ESG Reporting Framework GRI/SASB Pack
ESG Reporting Framework GRI/SASB Pack Workflow Phase 1: Materiality Assessment → Phase 2: Data Inventory Mapping → Phase 3: Data Integrat
Stop Guessing on GRI/SASB Compliance. Ship Audit-Ready ESG Reports with Code.
We built this so you don't have to manually map 150 GRI indicators to your PostgreSQL schema or debug why your SASB disclosure tables are missing scope boundaries. If you are an engineer tasked with building the data backbone for ESG reporting, you know the reality: frameworks are dense, data sources are fragmented, and manual reconciliation is a guaranteed path to audit failure.
Install this skill
npx quanta-skills install esg-reporting-framework-gri-sasb-pack
Requires a Pro subscription. See pricing.
The ESG Reporting Framework GRI/SASB Pack is a Pro skill that treats sustainability reporting as a software engineering problem. We installed a 6-phase workflow that automates materiality assessment, normalizes multi-source data, and enforces structural integrity before the report ever leaves your CI pipeline.
The Spreadsheet Trap and the GRI/SASB Maze
Most engineering teams approach ESG reporting by creating a spreadsheet of metrics and hoping the CSR team can fill it in. This breaks immediately when you try to scale. The GRI Universal Standards require you to identify material topics, disclose policies, and report performance data across multiple dimensions [4]. SASB adds another layer of sector-specific granularity, demanding precise boundaries for financial and sustainability metrics.
When you try to represent this in code without a structured workflow, you end up with a mess of Python scripts, YAML files, and hardcoded JSON blobs. You might have a social-impact-measurement-pack for community metrics, but that doesn't help you map GRI 301 (Materials) to SASB disclosure topics for manufacturing.
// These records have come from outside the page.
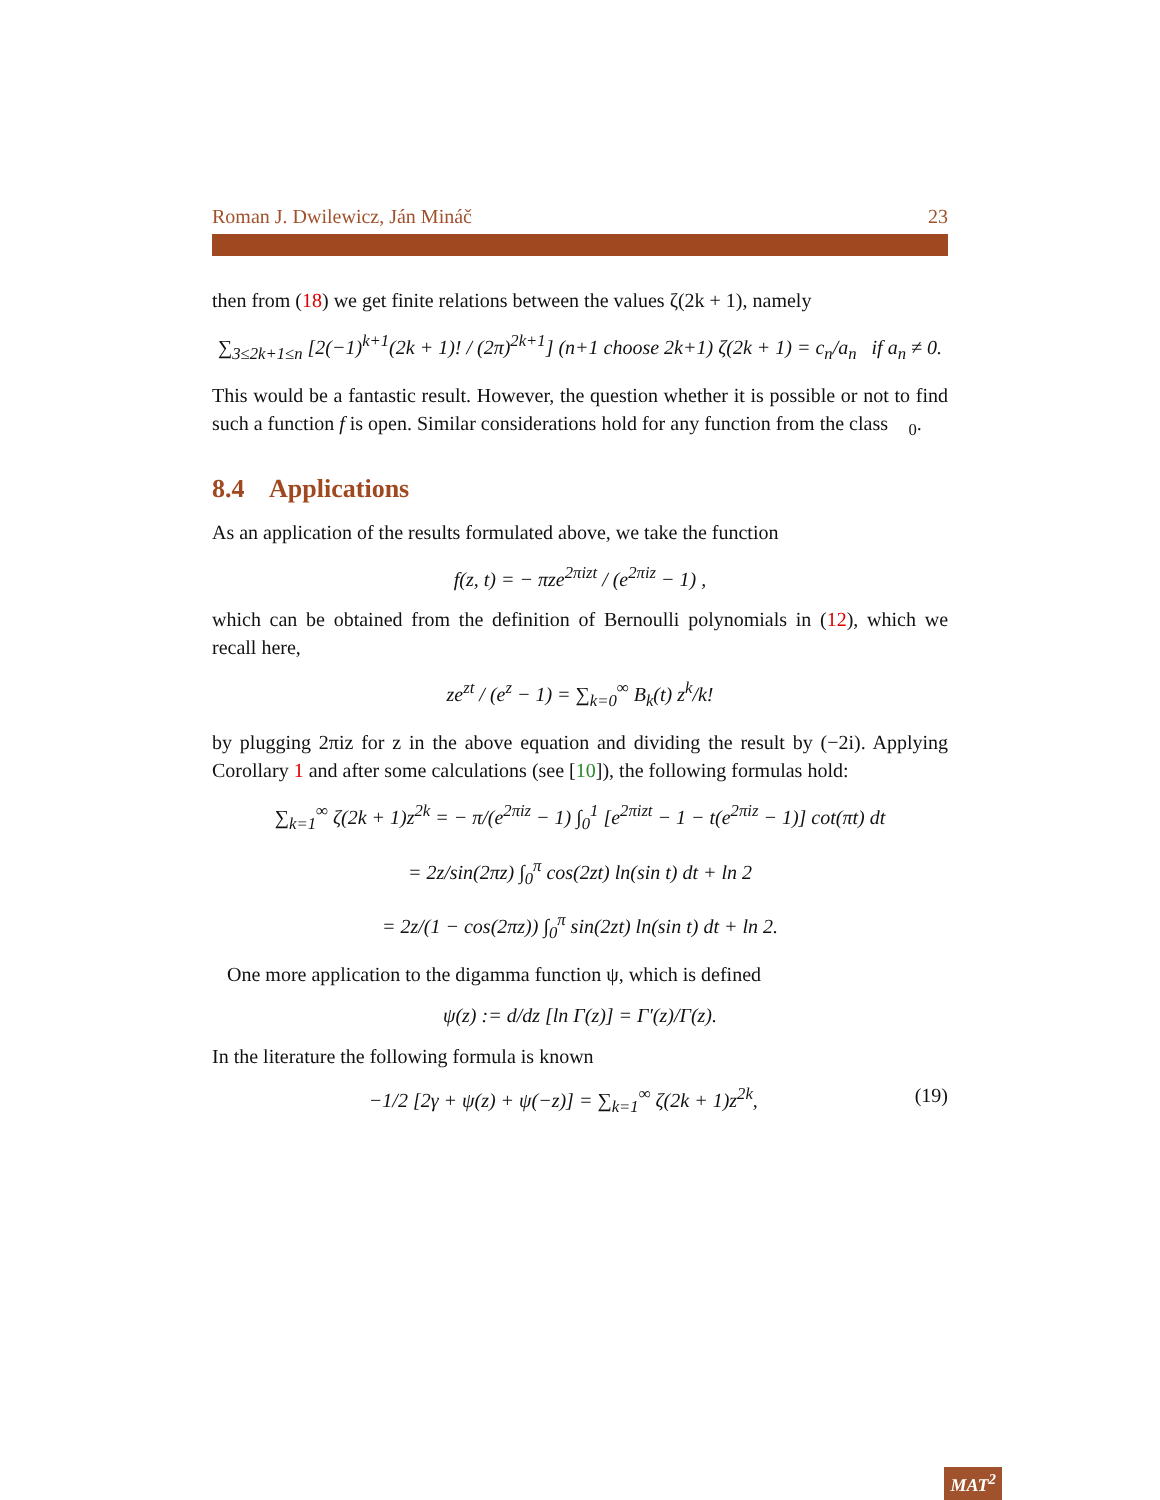Roman J. Dwilewicz, Ján Mináč 23
then from (18) we get finite relations between the values ζ(2k + 1), namely
∑<sub>3≤2k+1≤n</sub> [2(−1)<sup>k+1</sup>(2k + 1)! / (2π)<sup>2k+1</sup>] (n+1 choose 2k+1) ζ(2k + 1) = c<sub>n</sub>/a<sub>n</sub> if a<sub>n</sub> ≠ 0.
This would be a fantastic result. However, the question whether it is possible or not to find such a function f is open. Similar considerations hold for any function from the class 𝒝<sub>0</sub>.
8.4 Applications
As an application of the results formulated above, we take the function
f(z, t) = − πze<sup>2πizt</sup> / (e<sup>2πiz</sup> − 1) ,
which can be obtained from the definition of Bernoulli polynomials in (12), which we recall here,
ze<sup>zt</sup> / (e<sup>z</sup> − 1) = ∑<sub>k=0</sub><sup>∞</sup> B<sub>k</sub>(t) z<sup>k</sup>/k!
by plugging 2πiz for z in the above equation and dividing the result by (−2i). Applying Corollary 1 and after some calculations (see [10]), the following formulas hold:
∑<sub>k=1</sub><sup>∞</sup> ζ(2k + 1)z<sup>2k</sup> = − π/(e<sup>2πiz</sup> − 1) ∫<sub>0</sub><sup>1</sup> [e<sup>2πizt</sup> − 1 − t(e<sup>2πiz</sup> − 1)] cot(πt) dt
= 2z/sin(2πz) ∫<sub>0</sub><sup>π</sup> cos(2zt) ln(sin t) dt + ln 2
= 2z/(1 − cos(2πz)) ∫<sub>0</sub><sup>π</sup> sin(2zt) ln(sin t) dt + ln 2.
One more application to the digamma function ψ, which is defined
ψ(z) := d/dz [ln Γ(z)] = Γ′(z)/Γ(z).
In the literature the following formula is known
−1/2 [2γ + ψ(z) + ψ(−z)] = ∑<sub>k=1</sub><sup>∞</sup> ζ(2k + 1)z<sup>2k</sup>, (19)
MAT<sup>2</sup>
You end up writing custom parsers for every new supplier or data source, and the schema drifts every quarter as frameworks update.
The pain is specific: you spend three days debugging why a metric labeled emissions_tCO2e doesn't match the unit requirements in the GRI Standards English Language documentation [3]. You realize your data inventory has no concept of croppedX and croppedY boundaries for data sources, so you can't normalize Scope 3 categories correctly. You are fighting the format instead of building the pipeline.
This skill replaces that chaos with a deterministic workflow. We define the materiality assessment as Phase 1, forcing the AI to output structured JSON that feeds directly into the data inventory. We use a YAML schema for the inventory that mirrors the rigor of a database migration, ensuring every GRI/SASB topic has a mapped source, a data type, and a validation rule. If you are also tracking circular economy flows, you can see how circular-economy-tracking-pack handles material ontologies, but for GRI/SASB, you need the strict topic-to-metric mapping this pack enforces.
The Cost of Manual Mapping and Audit Failures
Ignoring structural integrity in ESG data costs more than just engineering hours. It costs credibility. When your report relies on manual exports from ERP systems, a single mismatched unit or missing scope boundary can trigger a "greenwashing" accusation. Regulators and investors are increasingly auditing the data provenance behind the numbers.
The financial impact is concrete. A misreported SASB metric can lead to restatements. A failed GRI validation can delay your annual report, causing you to miss filing windows. We've seen teams burn 40+ hours per quarter reconciling data between their sustainable-supply-chain-metrics-pack and their core financial systems, only to find the numbers don't align because one system uses fiscal years and the other uses calendar years.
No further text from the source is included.